The festival is one of the most important days for Chinese people around the world to commemorate deceased ancestors and loved ones. The fact that people can participate in it with an app this year is part of the “tremendous resilience” attached to festivals such as Qingming, Dr Wu says.

“No matter how modern, fast-paced or virus-ridden lives have become, Qingming has remained central to Chinese people’s worlds,” she says.

“Chinese rituals have a great deal of flexibility that leaves room for innovations and negotiations.”

Besides the app, other adaptations seen this year include some performing the ritual before 5 April and a belief by some that tomb-sweeping will be handled by the government.

“Technically, it is considered legitimate to do tomb-sweeping within one month ahead of the day of Qingming. So, some local cemeteries in Jiangsu had tomb-sweeping visitors starting from around March 5th,” Dr Wu says.

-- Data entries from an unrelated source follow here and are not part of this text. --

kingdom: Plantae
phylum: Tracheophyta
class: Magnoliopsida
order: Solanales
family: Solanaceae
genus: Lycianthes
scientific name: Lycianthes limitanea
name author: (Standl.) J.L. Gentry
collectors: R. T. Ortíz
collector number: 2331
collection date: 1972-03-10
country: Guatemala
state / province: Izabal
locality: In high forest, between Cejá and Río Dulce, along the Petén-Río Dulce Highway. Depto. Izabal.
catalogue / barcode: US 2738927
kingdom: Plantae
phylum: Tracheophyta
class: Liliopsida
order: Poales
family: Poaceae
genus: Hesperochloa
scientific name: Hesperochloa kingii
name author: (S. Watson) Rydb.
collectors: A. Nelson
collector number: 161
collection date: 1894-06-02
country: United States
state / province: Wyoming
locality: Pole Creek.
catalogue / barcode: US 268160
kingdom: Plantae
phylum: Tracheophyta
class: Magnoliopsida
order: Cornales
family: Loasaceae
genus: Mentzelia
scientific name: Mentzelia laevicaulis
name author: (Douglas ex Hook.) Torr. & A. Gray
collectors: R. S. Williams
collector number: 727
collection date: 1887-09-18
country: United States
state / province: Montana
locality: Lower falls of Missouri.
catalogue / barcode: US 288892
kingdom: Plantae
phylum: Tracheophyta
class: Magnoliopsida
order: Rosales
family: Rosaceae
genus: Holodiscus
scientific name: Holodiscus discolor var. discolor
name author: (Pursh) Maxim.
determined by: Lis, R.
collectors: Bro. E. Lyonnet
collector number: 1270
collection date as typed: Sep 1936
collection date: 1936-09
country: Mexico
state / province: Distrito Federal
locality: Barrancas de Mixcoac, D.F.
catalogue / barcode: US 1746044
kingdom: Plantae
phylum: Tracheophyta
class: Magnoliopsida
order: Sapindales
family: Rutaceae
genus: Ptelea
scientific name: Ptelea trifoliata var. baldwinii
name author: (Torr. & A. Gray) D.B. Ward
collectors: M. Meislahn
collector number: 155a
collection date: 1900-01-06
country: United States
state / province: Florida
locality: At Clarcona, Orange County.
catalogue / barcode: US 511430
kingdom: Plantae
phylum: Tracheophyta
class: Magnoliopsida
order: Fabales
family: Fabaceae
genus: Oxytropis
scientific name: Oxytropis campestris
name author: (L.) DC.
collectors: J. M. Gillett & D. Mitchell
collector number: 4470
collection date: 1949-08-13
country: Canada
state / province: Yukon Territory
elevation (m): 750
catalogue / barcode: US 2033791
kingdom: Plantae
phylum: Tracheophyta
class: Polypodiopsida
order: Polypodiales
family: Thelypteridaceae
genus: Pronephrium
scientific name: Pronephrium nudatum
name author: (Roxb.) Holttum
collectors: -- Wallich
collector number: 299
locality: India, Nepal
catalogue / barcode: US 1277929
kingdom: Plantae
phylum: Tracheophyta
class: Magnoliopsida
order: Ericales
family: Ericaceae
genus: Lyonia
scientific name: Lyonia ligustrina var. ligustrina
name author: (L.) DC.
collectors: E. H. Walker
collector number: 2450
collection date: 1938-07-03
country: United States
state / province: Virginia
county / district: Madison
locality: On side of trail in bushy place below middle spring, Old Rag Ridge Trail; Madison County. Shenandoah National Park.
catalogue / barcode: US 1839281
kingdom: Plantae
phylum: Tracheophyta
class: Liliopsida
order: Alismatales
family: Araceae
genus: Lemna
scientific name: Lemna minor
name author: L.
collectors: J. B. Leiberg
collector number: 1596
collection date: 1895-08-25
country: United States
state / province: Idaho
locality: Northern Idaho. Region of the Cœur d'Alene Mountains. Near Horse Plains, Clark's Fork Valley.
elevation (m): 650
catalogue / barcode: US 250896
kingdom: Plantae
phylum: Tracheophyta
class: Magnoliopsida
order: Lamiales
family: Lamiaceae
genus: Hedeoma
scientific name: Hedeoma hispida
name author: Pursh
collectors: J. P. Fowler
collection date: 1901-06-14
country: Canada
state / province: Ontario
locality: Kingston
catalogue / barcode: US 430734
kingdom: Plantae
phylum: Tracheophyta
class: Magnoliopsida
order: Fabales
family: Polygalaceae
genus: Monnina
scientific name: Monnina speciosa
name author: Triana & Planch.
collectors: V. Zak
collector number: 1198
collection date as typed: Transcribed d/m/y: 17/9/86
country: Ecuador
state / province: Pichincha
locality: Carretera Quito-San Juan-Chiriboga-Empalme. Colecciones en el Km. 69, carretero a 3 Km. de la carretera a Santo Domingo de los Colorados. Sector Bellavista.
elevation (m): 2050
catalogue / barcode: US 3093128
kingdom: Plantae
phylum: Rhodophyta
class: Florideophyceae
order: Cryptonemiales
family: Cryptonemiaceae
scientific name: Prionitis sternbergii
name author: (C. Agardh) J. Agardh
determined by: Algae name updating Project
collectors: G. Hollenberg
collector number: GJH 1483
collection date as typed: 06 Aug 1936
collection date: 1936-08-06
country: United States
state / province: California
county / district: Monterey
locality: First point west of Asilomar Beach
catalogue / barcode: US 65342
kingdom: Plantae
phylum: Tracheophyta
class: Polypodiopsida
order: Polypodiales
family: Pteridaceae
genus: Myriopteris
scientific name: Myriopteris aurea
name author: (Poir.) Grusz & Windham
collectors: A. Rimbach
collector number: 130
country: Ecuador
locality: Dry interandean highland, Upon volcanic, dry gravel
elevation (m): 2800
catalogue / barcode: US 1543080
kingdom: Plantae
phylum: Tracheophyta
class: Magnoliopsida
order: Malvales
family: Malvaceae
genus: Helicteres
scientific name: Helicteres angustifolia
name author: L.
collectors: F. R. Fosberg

“The fact that some people consider it appropriate to conduct Qingming rituals one month ahead of the actual date is a good example in itself of how much ‘bending room’ there is.

“Rumours also circulated that ‘the government is going to sweep tombs for us this year,’ and at one public cemetery in southern Jiangsu, it was observed that a chrysanthemum, the mourning flower, had been placed before each of more than 10,000 tomb stones.

“That the ritual is moving online or that ‘the government is sweeping the tombs for us’ are just more innovative ways that people have chosen to celebrate this important festival.”